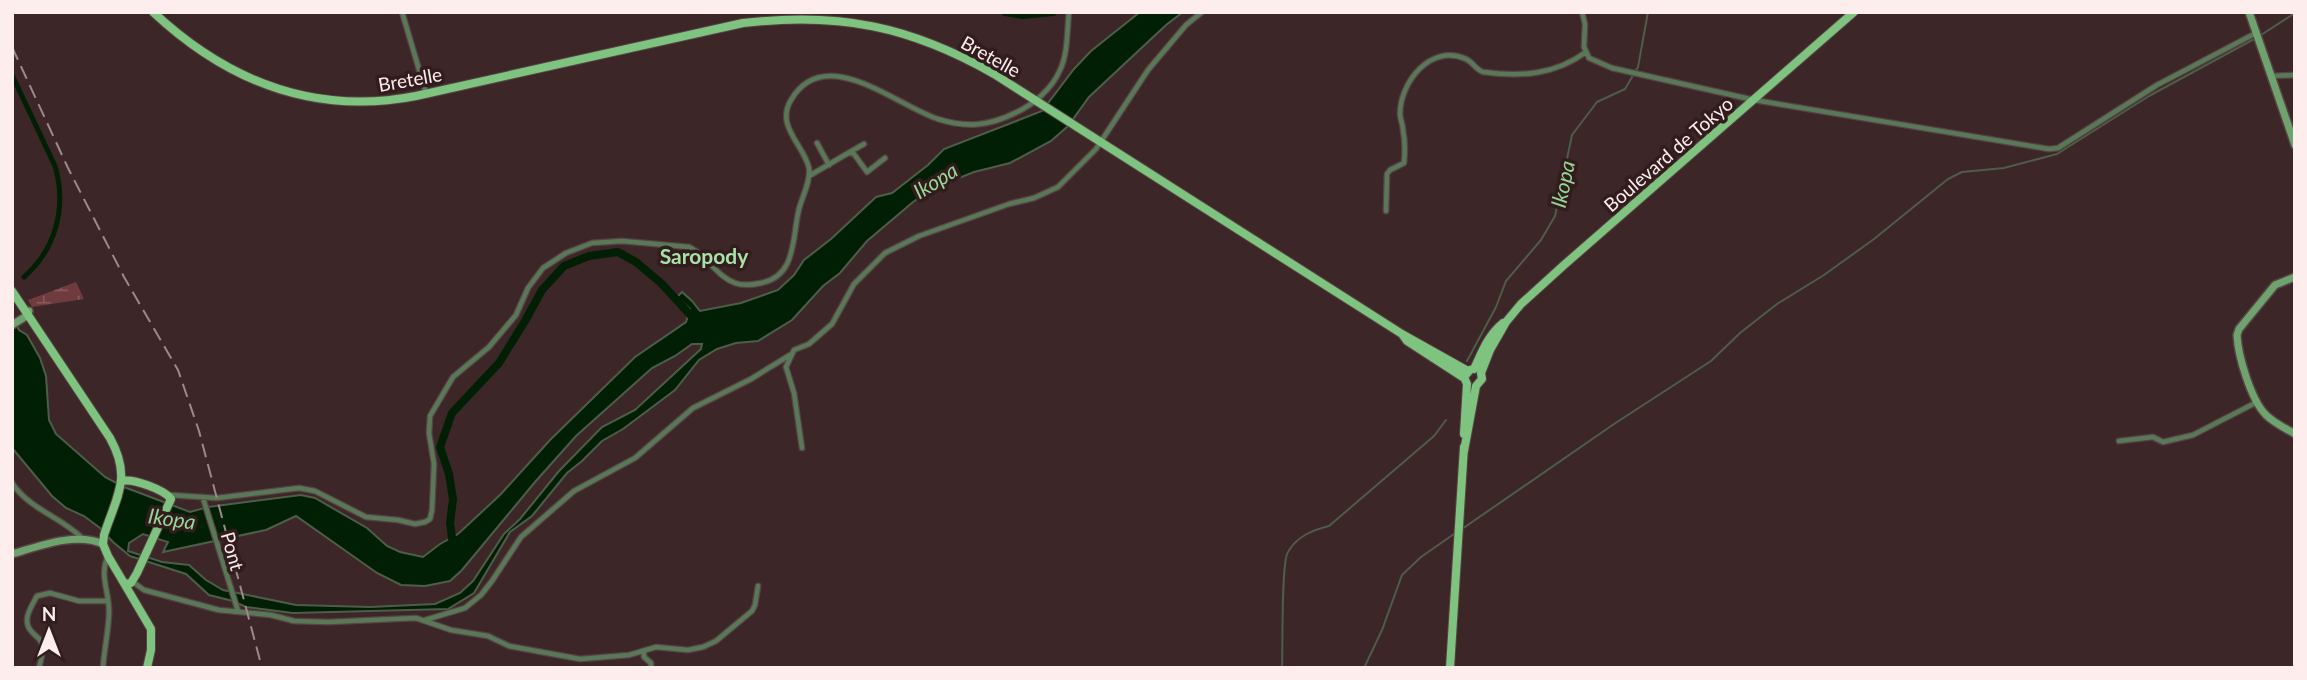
<svg xmlns="http://www.w3.org/2000/svg" width="2307" height="680" viewBox="0 0 2307 680" font-family="Lato,sans-serif">
  <defs>
    <pattern id="wetland-marsh" width="20" height="14" patternUnits="userSpaceOnUse" patternTransform="scale(1.75)"><rect width="20" height="14" fill="#703b3f"/><path d="M1 5h8M5 5V1M11 12h8M15 12V8" fill="none" stroke="#85585b"/></pattern>
  </defs>
  <rect width="100%" height="100%" fill="#3d2627"/>
  <path fill="url(#wetland-marsh)" d="M76,282L84,299L32,307L28,300Z"/>
  <path fill="#011f04" stroke="#4d5d4a" stroke-width="2" fill-rule="evenodd" d="M1140,12H1183L1166,25L1089,97L1068,126L1051,141L1010,163L974,172L934,188L913,202L867,241L840,273L823,286L792,320L758,341L736,343L717,349L699,360L675,390L623,429L602,441L582,461L567,473L532,516L510,532L474,593L448,609L293,613L246,607L233,601L209,595L186,574L130,556L113,542L100,528L84,516L66,508L52,496L12,448V317L19,330L27,335L40,358L46,376L49,420L56,434L105,477L124,487L190,512L208,507L301,495L315,498L367,528L387,546L400,552L423,557L440,544L458,534L500,495L550,440L635,357L686,322L690,309L677,297L682,292L692,301L700,311L741,303L778,290L794,275L804,260L831,239L876,197L892,193L928,165L944,149L1042,111L1074,69L1091,51ZM692,344H702L701,349L635,410L602,427L559,471L520,519L504,534L473,581L460,593L435,604L370,607L296,605L223,590L206,580L189,565L162,562L128,551L129,543L143,534L168,542L163,552L266,530L296,516L377,573L401,585L425,586L450,581L462,570L535,482L576,436L652,368L675,356Z"/>
  <g fill="none" stroke-linecap="round" stroke-linejoin="round">
    <path stroke="#4d5d4a" stroke-width="2" d="M2261,35L2295,13
      M1467,361L1496,307L1506,281L1541,240L1555,216L1572,135L1597,102L1625,89L1638,67L1648,12
      M1462,529L1614,424L1711,361L1740,333L1777,304L1824,275L1874,239L1948,179L1962,172L2004,168L2057,154L2149,96L2256,38
      M1282,668C1283,648 1281,562 1288,552C1297,536 1313,530 1329,526L1434,436L1446,420
      M1364,668L1382,630L1402,575L1421,557L1454,534"/>
    <path stroke="#011f04" stroke-width="5" d="M12,75L55,166C67,207 56,249 24,277"/>
    <path stroke="#011f04" stroke-width="8" d="M1005,12L1023,15L1053,12
      M453,545L450,523L453,499L449,474L440,447L452,413L499,363L525,321L542,290L564,266L589,256L618,252L636,262L661,283L696,321"/>
    <g stroke="#584243" stroke-width="7">
      <path id="street" d="M402,12L426,93
        M1582,12L1585,24L1584,47L1589,58L1612,68L1754,100L2049,149L2058,148L2157,85L2256,33
        M2271,76L2295,75
        M817,143L829,165
        M850,152L864,144
        M809,176L850,152L854,154L867,172L885,158
        M1386,211L1387,174L1390,170L1404,163C1405,153 1405,140 1403,130C1403,124 1400,119 1400,114C1400,82 1431,43 1466,59C1473,62 1475,69 1483,72C1521,77 1555,75 1586,52
        M786,367L794,350L809,344L832,324L854,284L885,253L919,236L1009,204L1034,198L1058,187L1096,149L1148,70L1186,25L1202,12
        M786,367L794,393L802,448
        M2119,441L2153,437L2163,442L2193,435L2257,402
        M12,483C29,509 61,517 82,538
        M170,495L217,498L299,488L315,491L366,517L398,520L415,524L425,522L430,519L432,510L434,464L429,433L430,416L453,377L489,347L516,315L528,288L543,268L566,253L592,243L622,241L689,247C707,255 716,276 735,283C743,286 752,285 761,283C797,276 792,237 799,209C802,197 811,181 809,168C804,145 775,126 791,100C825,42 897,106 938,119C966,128 989,126 1015,113C1033,105 1052,89 1060,70C1068,54 1067,30 1069,12
        M203,498L238,611
        M133,582L144,590L219,610L271,615L294,621L328,622L416,618L451,630L488,636L509,646L580,659L629,655L656,647L688,650L703,647L716,641L752,611L755,605L758,586
        M425,620L465,608L481,595L492,581L521,537L574,491L635,458L693,408L751,379L790,355
        M644,651V657L651,663V668
        M39,668C41,660 45,647 40,640C38,637 34,635 32,632C21,621 31,607 37,596L50,593L79,601H108
        M103,668C104,649 109,630 109,611C109,591 99,575 108,556"/>
    </g>
    <g stroke="#584243" stroke-width="10">
      <path id="secondary" d="M2249,12L2295,145
        M2295,277L2275,285L2239,329L2237,335C2238,356 2251,400 2266,415C2274,423 2285,428 2295,434
        M12,325L28,315L29,311
        M12,554C40,546 75,532 103,544"/>
    </g>
    <g stroke="#584243" stroke-width="10">
      <path id="primary" d="M153,12C227,81 314,116 416,96L743,23C839,12 910,26 994,74L1402,334L1468,371
        M12,291L110,438C132,478 117,495 104,535L103,544L108,556L151,629V650L147,668
        M1402,334L1407,341L1464,378
        M1474,369C1482,352 1488,335 1503,323
        M1464,434L1467,384L1464,377L1470,370
        M1464,451L1476,386L1482,379L1481,373L1490,350L1506,322L1521,304L1564,265L1854,12
        M122,481C133,478 165,490 171,499L137,573L131,583L125,584
        M1450,668L1464,447"/>
    </g>
    <use href="#street" stroke="#587858" stroke-width="4.5"/>
    <use href="#secondary" stroke="#6ea36f" stroke-width="7"/>
    <use href="#primary" stroke="#7ec380" stroke-width="8"/>
    <path stroke="#9c8989" stroke-width="2" stroke-dasharray="14 7" stroke-linecap="butt" d="M12,47L68,168L124,277L178,370L199,431L262,668"/>
  </g>
  <g text-anchor="middle" dominant-baseline="central" stroke-width="7" stroke-linejoin="round" paint-order="stroke">
    <g font-size="19" fill="#fdeded" stroke="#321c1d">
      <text transform="translate(991 56) rotate(29)">Bretelle</text>
      <text transform="translate(410 79) rotate(-10)">Bretelle</text>
      <text transform="translate(1668 154) rotate(-41)">Boulevard de Tokyo</text>
      <text transform="translate(233 551) rotate(74)">Pont</text>
    </g>
    <g font-size="21" font-style="italic" fill="#96d697" stroke="#321c1d">
      <text transform="translate(935 180) rotate(-32)">Ikopa</text>
      <text transform="translate(1562 184) rotate(-78)">Ikopa</text>
      <text transform="translate(172 518) rotate(8)">Ikopa</text>
    </g>
    <g font-size="21" font-weight="bold" fill="#a7e2a8" stroke="#321c1d">
      <text x="704" y="255">Saropody</text>
    </g>
  </g>
  <rect width="2307" height="680" fill="none" stroke="#fdeded" stroke-width="28"/>
  <g transform="translate(49 631)" stroke="#321c1d" stroke-width="5" paint-order="stroke">
  <path d="M0-5L12 26L0 18L-12 26Z" fill="#fdeded"/>
  <text y="-10" font-size="19" font-weight="bold" text-anchor="middle" fill="#fdeded">N</text>
  </g>
</svg>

> YOUR GOAL:
The answer must be every line of the records that contains the word "wetland".

> TASK OUTPUT:
    <pattern id="wetland-marsh" width="20" height="14" patternUnits="userSpaceOnUse" patternTransform="scale(1.75)"><rect width="20" height="14" fill="#703b3f"/><path d="M1 5h8M5 5V1M11 12h8M15 12V8" fill="none" stroke="#85585b"/></pattern>
  <path fill="url(#wetland-marsh)" d="M76,282L84,299L32,307L28,300Z"/>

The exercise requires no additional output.